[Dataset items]
▬▬▬▬▬▬

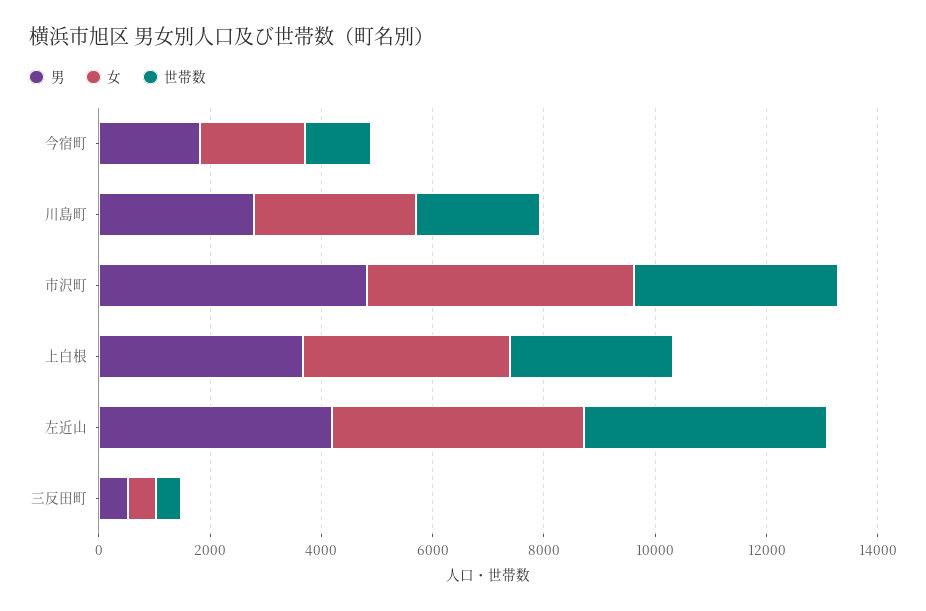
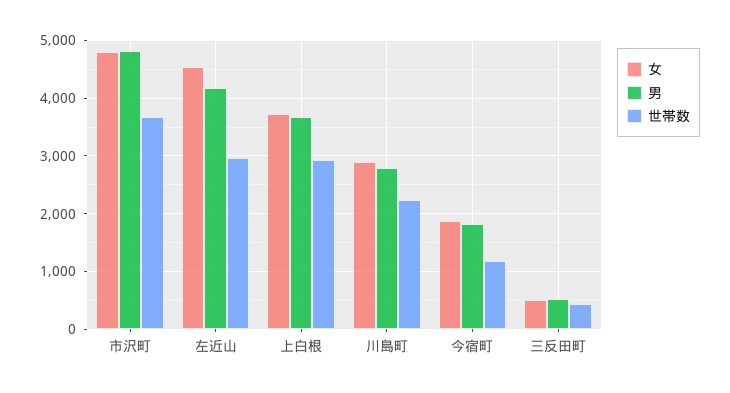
  {
    "男": {
      "今宿町": 1800,
      "川島町": 2800,
      "市沢町": 4800,
      "上白根": 3600,
      "左近山": 4200,
      "三反田町": 600
    },
    "女": {
      "今宿町": 1800,
      "川島町": 2800,
      "市沢町": 4800,
      "上白根": 3800,
      "左近山": 4600,
      "三反田町": 600
    },
    "世帯数": {
      "今宿町": 1200,
      "川島町": 2200,
      "市沢町": 3600,
      "上白根": 3000,
-     "左近山": 4500,
+     "左近山": 3000,
      "三反田町": 400
    }
  }

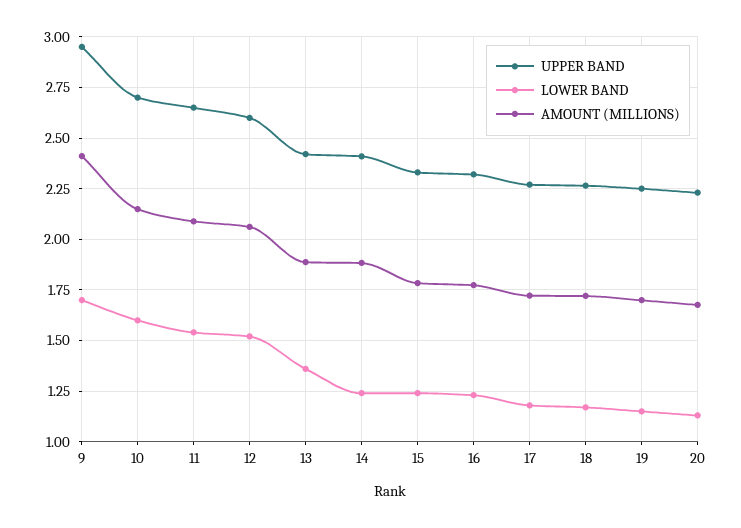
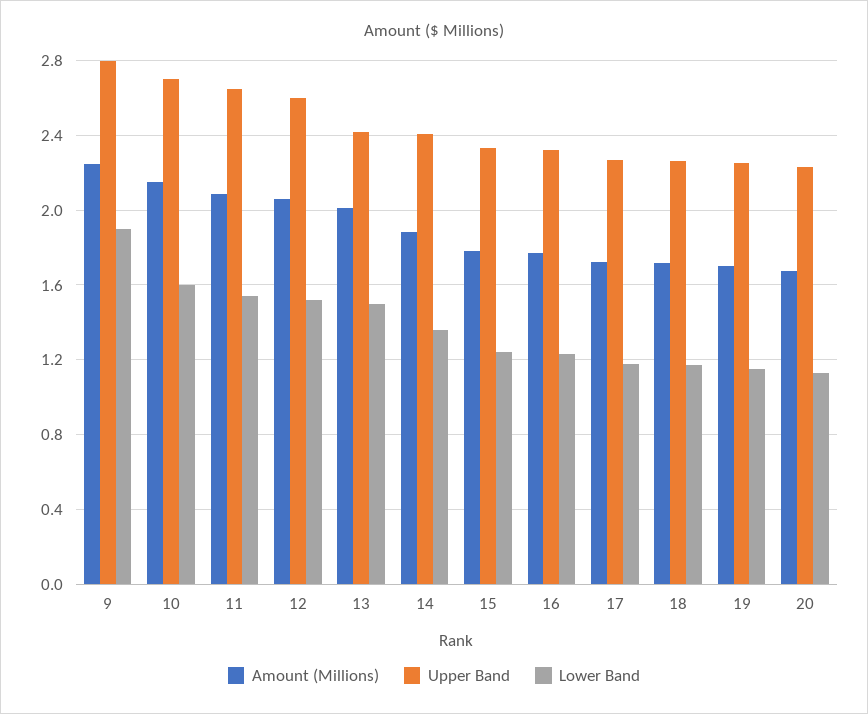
  {
    "UPPER BAND": {
-     "9": 2.95,
+     "9": 2.8,
      "10": 2.7,
      "11": 2.65,
      "12": 2.6,
      "13": 2.4,
      "14": 2.4,
      "15": 2.35,
      "16": 2.3,
      "17": 2.25,
      "18": 2.25,
      "19": 2.25,
      "20": 2.25
    },
    "LOWER BAND": {
-     "9": 1.7,
+     "9": 1.9,
      "10": 1.6,
      "11": 1.55,
      "12": 1.5,
-     "13": 1.35,
+     "13": 1.5,
-     "14": 1.25,
+     "14": 1.35,
      "15": 1.25,
      "16": 1.25,
      "17": 1.2,
      "18": 1.15,
      "19": 1.15,
      "20": 1.15
    },
    "AMOUNT (MILLIONS)": {
-     "9": 2.4,
+     "9": 2.25,
      "10": 2.15,
      "11": 2.1,
      "12": 2.05,
-     "13": 1.9,
+     "13": 2,
      "14": 1.9,
      "15": 1.8,
      "16": 1.75,
      "17": 1.7,
      "18": 1.7,
      "19": 1.7,
      "20": 1.7
    }
  }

▬▬▬▬▬▬

> Problem to solve: Where pictures sit among the data above, omit them, and output the rest exactly.

> Answer space:
  {
    "男": {
      "今宿町": 1800,
      "川島町": 2800,
      "市沢町": 4800,
      "上白根": 3600,
      "左近山": 4200,
      "三反田町": 600
    },
    "女": {
      "今宿町": 1800,
      "川島町": 2800,
      "市沢町": 4800,
      "上白根": 3800,
      "左近山": 4600,
      "三反田町": 600
    },
    "世帯数": {
      "今宿町": 1200,
      "川島町": 2200,
      "市沢町": 3600,
      "上白根": 3000,
-     "左近山": 4500,
+     "左近山": 3000,
      "三反田町": 400
    }
  }

  {
    "UPPER BAND": {
-     "9": 2.95,
+     "9": 2.8,
      "10": 2.7,
      "11": 2.65,
      "12": 2.6,
      "13": 2.4,
      "14": 2.4,
      "15": 2.35,
      "16": 2.3,
      "17": 2.25,
      "18": 2.25,
      "19": 2.25,
      "20": 2.25
    },
    "LOWER BAND": {
-     "9": 1.7,
+     "9": 1.9,
      "10": 1.6,
      "11": 1.55,
      "12": 1.5,
-     "13": 1.35,
+     "13": 1.5,
-     "14": 1.25,
+     "14": 1.35,
      "15": 1.25,
      "16": 1.25,
      "17": 1.2,
      "18": 1.15,
      "19": 1.15,
      "20": 1.15
    },
    "AMOUNT (MILLIONS)": {
-     "9": 2.4,
+     "9": 2.25,
      "10": 2.15,
      "11": 2.1,
      "12": 2.05,
-     "13": 1.9,
+     "13": 2,
      "14": 1.9,
      "15": 1.8,
      "16": 1.75,
      "17": 1.7,
      "18": 1.7,
      "19": 1.7,
      "20": 1.7
    }
  }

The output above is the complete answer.